There are 100 switches numbered from 1 to 100. initially in off position.

1. First time I switched on each switch.

2. Second time I switched off switches which has even numbers.

3. Third time I put the switches in opposite position of their state which are numbered with 3 multiplier like 3, 6, 9 and so on.

4. fouth time I put the switches in opposite position of their state which are numbered with 4 multipliers like 4, 8, 12, 16 and so on.

5. I continued this procedure upto 100 times now How many switches are in on position and what are they?

Initially all are off position.

**Step1:** put all switches in on.
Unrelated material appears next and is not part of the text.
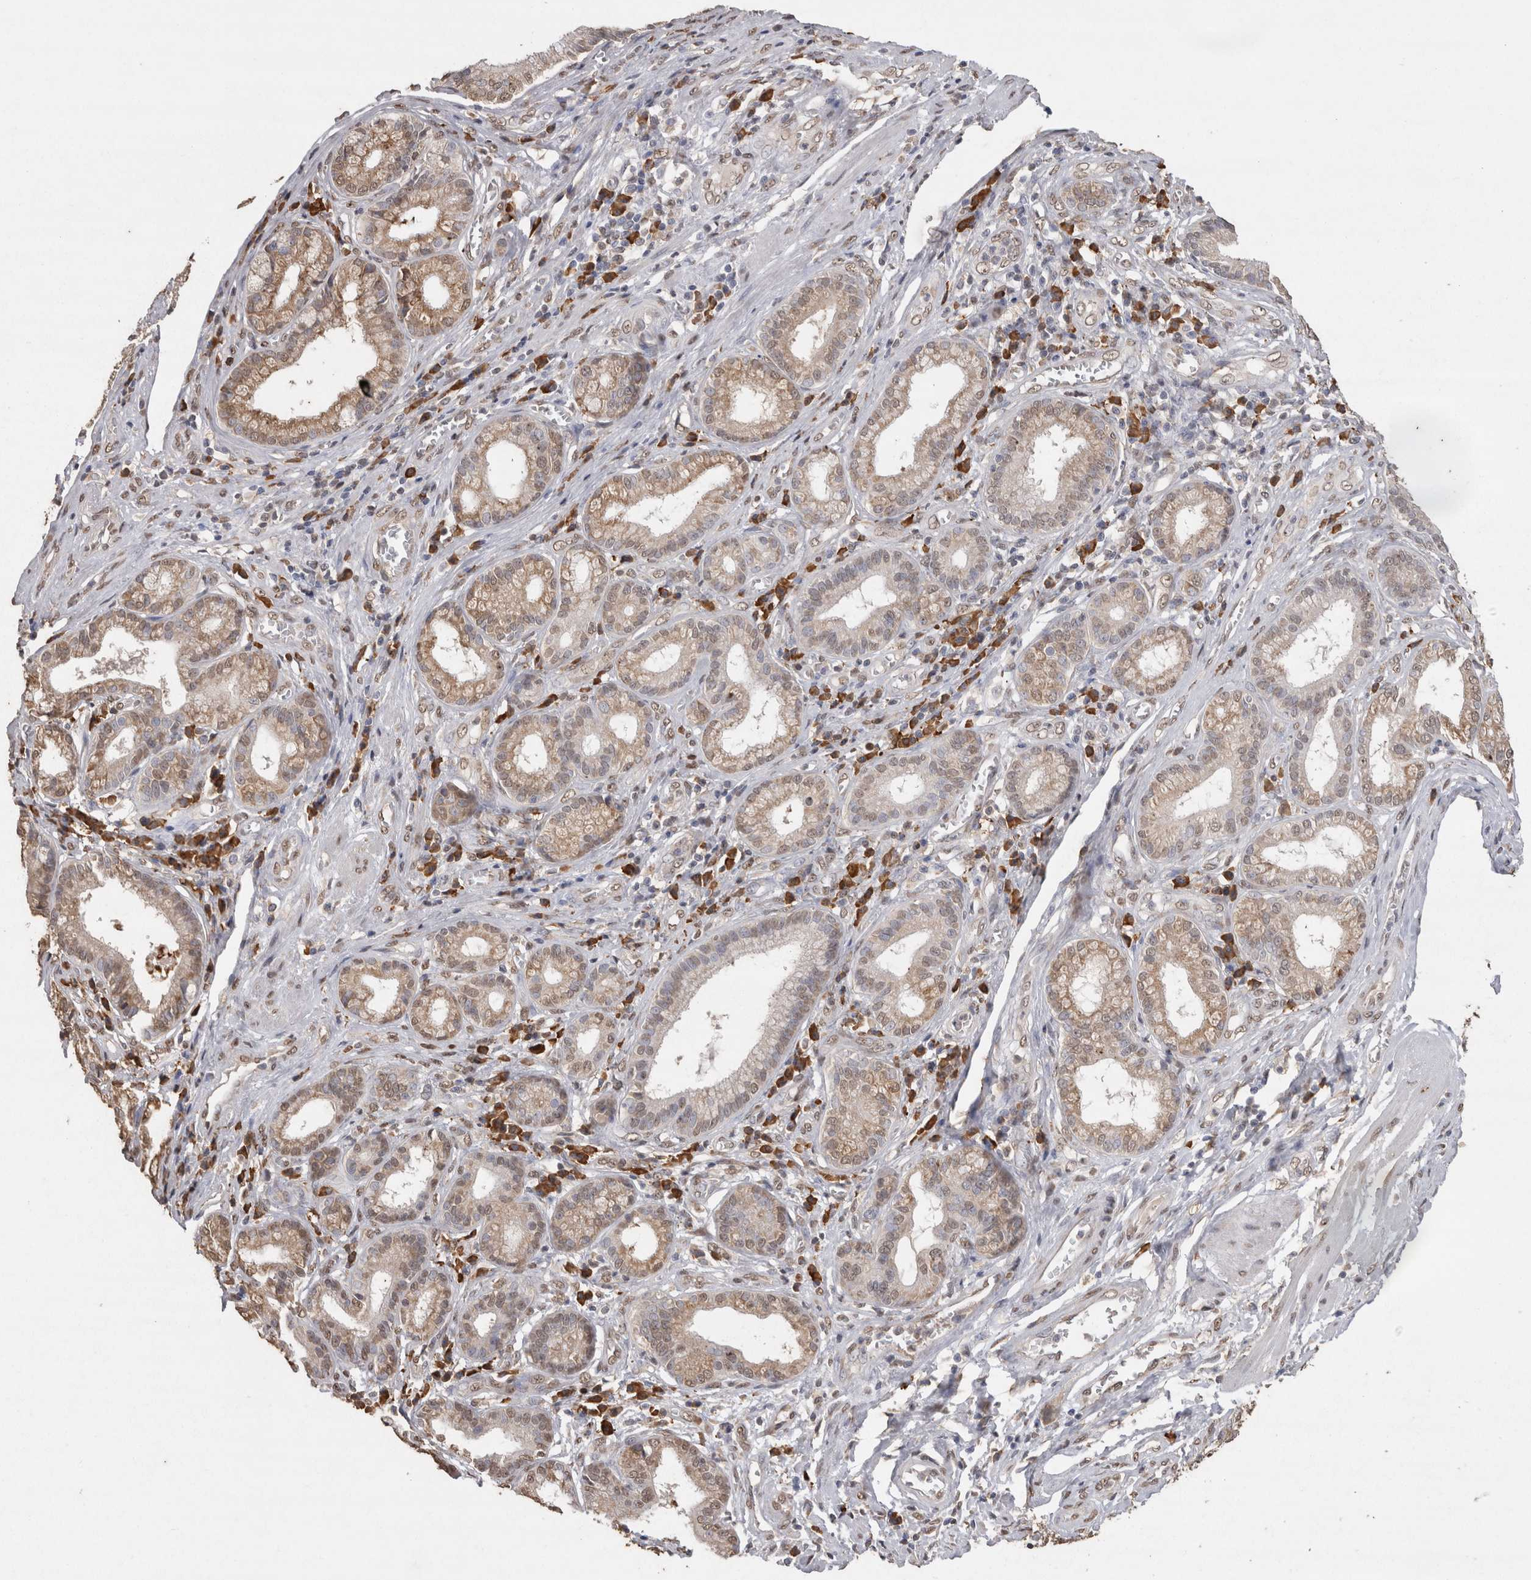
{"staining": {"intensity": "weak", "quantity": ">75%", "location": "cytoplasmic/membranous,nuclear"}, "tissue": "pancreatic cancer", "cell_type": "Tumor cells", "image_type": "cancer", "snomed": [{"axis": "morphology", "description": "Adenocarcinoma, NOS"}, {"axis": "topography", "description": "Pancreas"}], "caption": "This is an image of IHC staining of pancreatic adenocarcinoma, which shows weak expression in the cytoplasmic/membranous and nuclear of tumor cells.", "gene": "CRELD2", "patient": {"sex": "female", "age": 75}}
So all are in on position.

**Step2:** put all even number off switch in off position.

**Step3:** put the switches in opposite position for multipliers of 3 like 3, 6, 9, 12 ...

**Step4:** put the switches in opposite position for multipliers of 4 like 4, 8, 12, 16 ...

** Step5:** put the switches in opposite position for multipliers of 5 like 5, 10, 15, 20....

Now Observe that switches 1,2,3,4 and 5 are will never be changed their positions for remaining future attempts.

Switch 1 and 4 are in on Position.

The factors of 4 are: 1,2 and 4.

The number off factors of 4 is 3.

So we will attempt the 4th switch 3 times(odd number).

So it is opposite to the initial position.

that is why it is in on position.

Switch 2,3,and 5 are in off position.

2,3 and 5 has even number of factors.(for 2 => 1 & 2; for 3 => 1 & 3; for 5 => 1 & 5)

So the number of attempts on these switches are even.

that is why They are in initial position.

All non-perfect squares numbers have even number of factors that is they are in initial position.

All perfect squares numbers have odd number of factors. So switches 1,4,16,25,36,49,64,81 and 100 are in on position.